Fiji proved critics wrong yesterday with a powerful display of rugby drawing Wales 16-16 at the Millennium Stadium.
The try scored by Albert Vulivuli accentuated the huge effort by the Fijians after waves of attack on the hosts finally broke through their defence.
Fiji lost its hold on the game after the traditional weakness was exposed in the second half with 12 minutes of non-stop scrummaging on Fiji’s five metre line eventually led to a penalty scrum awarded to the Welsh.
Fiji captain Deacon Manu was delighted with the effort of his side to secure the draw.
Manu, who plies his trade with Welsh region the Scarlets, suggested Wales may have taken their eye off the ball.
“I am really happy with how the guys stood up today,” said the prop.
“The last 20 minutes we really had to dig in.

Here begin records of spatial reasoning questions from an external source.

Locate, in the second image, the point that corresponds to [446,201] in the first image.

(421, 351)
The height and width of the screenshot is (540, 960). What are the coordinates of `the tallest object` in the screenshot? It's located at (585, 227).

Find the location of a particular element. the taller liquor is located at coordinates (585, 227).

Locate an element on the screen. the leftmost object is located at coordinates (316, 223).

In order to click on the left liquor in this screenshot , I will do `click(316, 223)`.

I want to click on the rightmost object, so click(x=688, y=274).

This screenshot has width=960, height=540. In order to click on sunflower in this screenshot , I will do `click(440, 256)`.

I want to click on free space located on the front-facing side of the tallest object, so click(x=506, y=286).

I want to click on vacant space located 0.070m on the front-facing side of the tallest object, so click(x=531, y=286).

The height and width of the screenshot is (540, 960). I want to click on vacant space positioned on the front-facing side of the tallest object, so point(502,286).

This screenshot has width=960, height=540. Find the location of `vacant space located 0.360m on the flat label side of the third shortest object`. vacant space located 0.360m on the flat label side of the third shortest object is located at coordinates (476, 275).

We had to make sure we were concentrating as the Welsh side will pounce on any lapses.
“The last 20 minutes were huge and we were happy that we were able to retain the ball, which you can do under the new rules, and keep playing and keep the momentum going.
“It’s a step forward for us to come away from home and get a draw, but looking at who Wales have played in the last couple of weeks, and next week they have a tough game against the All Blacks, maybe they took their eye off this game.”

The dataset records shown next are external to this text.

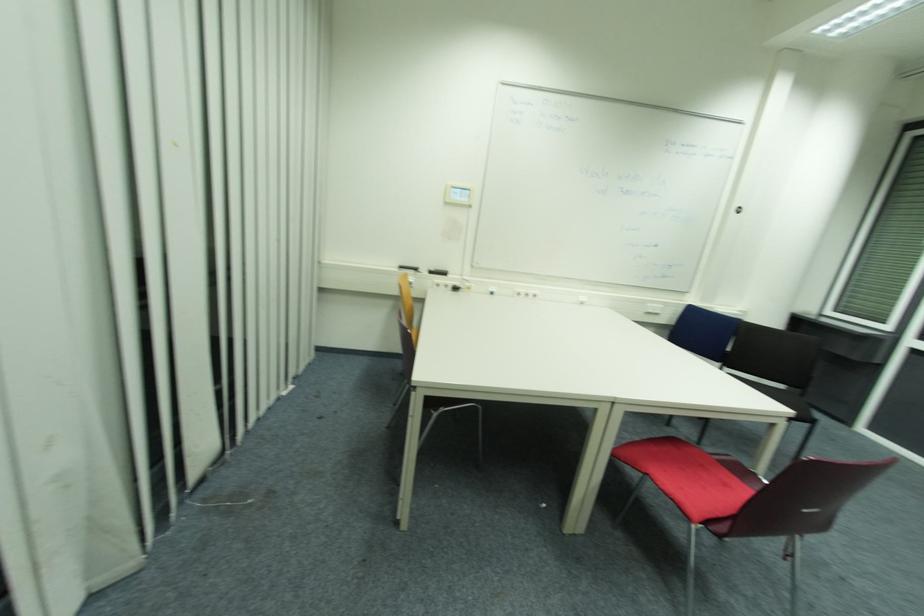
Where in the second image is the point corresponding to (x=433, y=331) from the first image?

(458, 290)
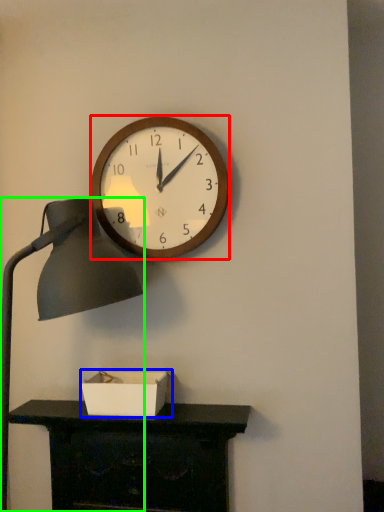
Question: Considering the real-world distances, which object is closest to wall clock (highlighted by a red box)? box (highlighted by a blue box) or lamp (highlighted by a green box).

Choices:
 (A) box
 (B) lamp

Answer: (B)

Meanwhile, Wales captain Ryan Jones reflected on “the worst 20 minutes” of his rugby career after he gave away a late penalty which allowed Fiji to shake the spoils.
The Ospreys back-rower committed the indiscretion that allowed fly-half Seremaia Bai to earn the Islanders their best-ever result against Wales in Cardiff, and revive some painful Welsh memories of their 38-34 win in Nantes that sent the men in red out of the 2007 World Cup.

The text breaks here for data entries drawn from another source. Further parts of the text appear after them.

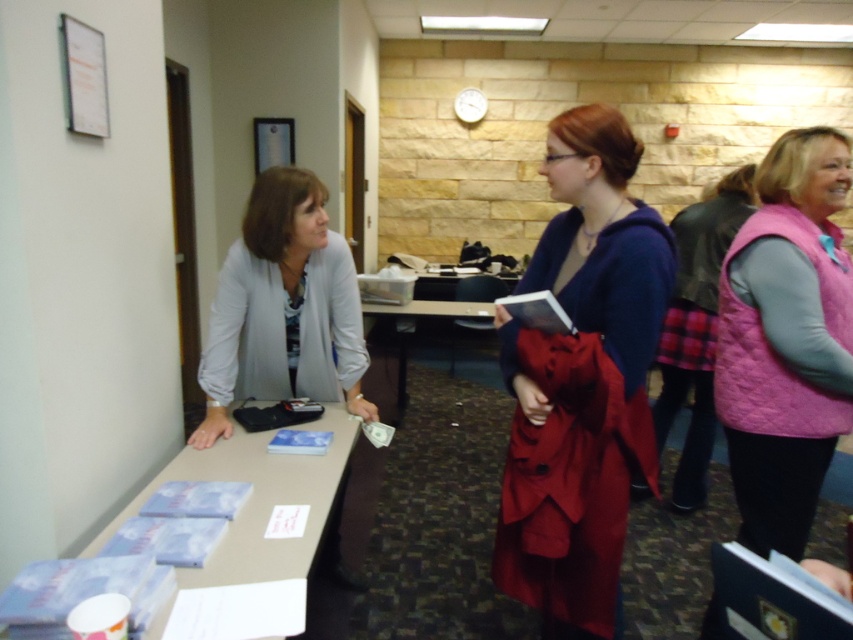
Does velvet purple coat at center have a lesser width compared to light brown laminate table at lower left?

Yes.

Which is above, velvet purple coat at center or light brown laminate table at lower left?

velvet purple coat at center

Find the location of a particular element. This screenshot has width=853, height=640. velvet purple coat at center is located at coordinates (582, 381).

You are a GUI agent. You are given a task and a screenshot of the screen. Output one action in this format:
    pyautogui.click(x=<x>, y=<y>)
    Task: Click on the velvet purple coat at center
    The image size is (853, 640).
    Given the screenshot: What is the action you would take?
    pyautogui.click(x=582, y=381)

What do you see at coordinates (426, 330) in the screenshot? I see `wooden table at center` at bounding box center [426, 330].

Who is more forward, (485, 323) or (363, 509)?

Point (363, 509) is more forward.

Who is more forward, (364, 323) or (242, 435)?

Point (242, 435) is in front.

Where is `wooden table at center`? wooden table at center is located at coordinates (426, 330).

Does velvet purple coat at center have a lesser width compared to wooden table at center?

Yes, velvet purple coat at center is thinner than wooden table at center.

Between point (508, 488) and point (405, 401), which one is positioned in front?

Point (508, 488)

The image size is (853, 640). I want to click on velvet purple coat at center, so click(582, 381).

The fact that Wales found themselves desperately defending deep in their own 22 so late in game said much about a mediocre performance that must rank as the worst since Warren Gatland took charge in the wake of that World Cup exit.
The home side were frequently turned over at the breakdown, shambolic at the line-out, directionless in attack and lacked the tactical nous to subdue their opponents.
And Jones, who will lose the leadership role to Matthew Rees for next weekend’s tussle with New Zealand, ranked the moment as the lowest in his career.
“It wasn’t good enough,” he said.
“In the end we got what we deserved and I have just had the worst 20 minutes of my rugby career standing up in front of the boys and apologising to them for a mistake I made which gave away the penalty for the three points that got them the draw.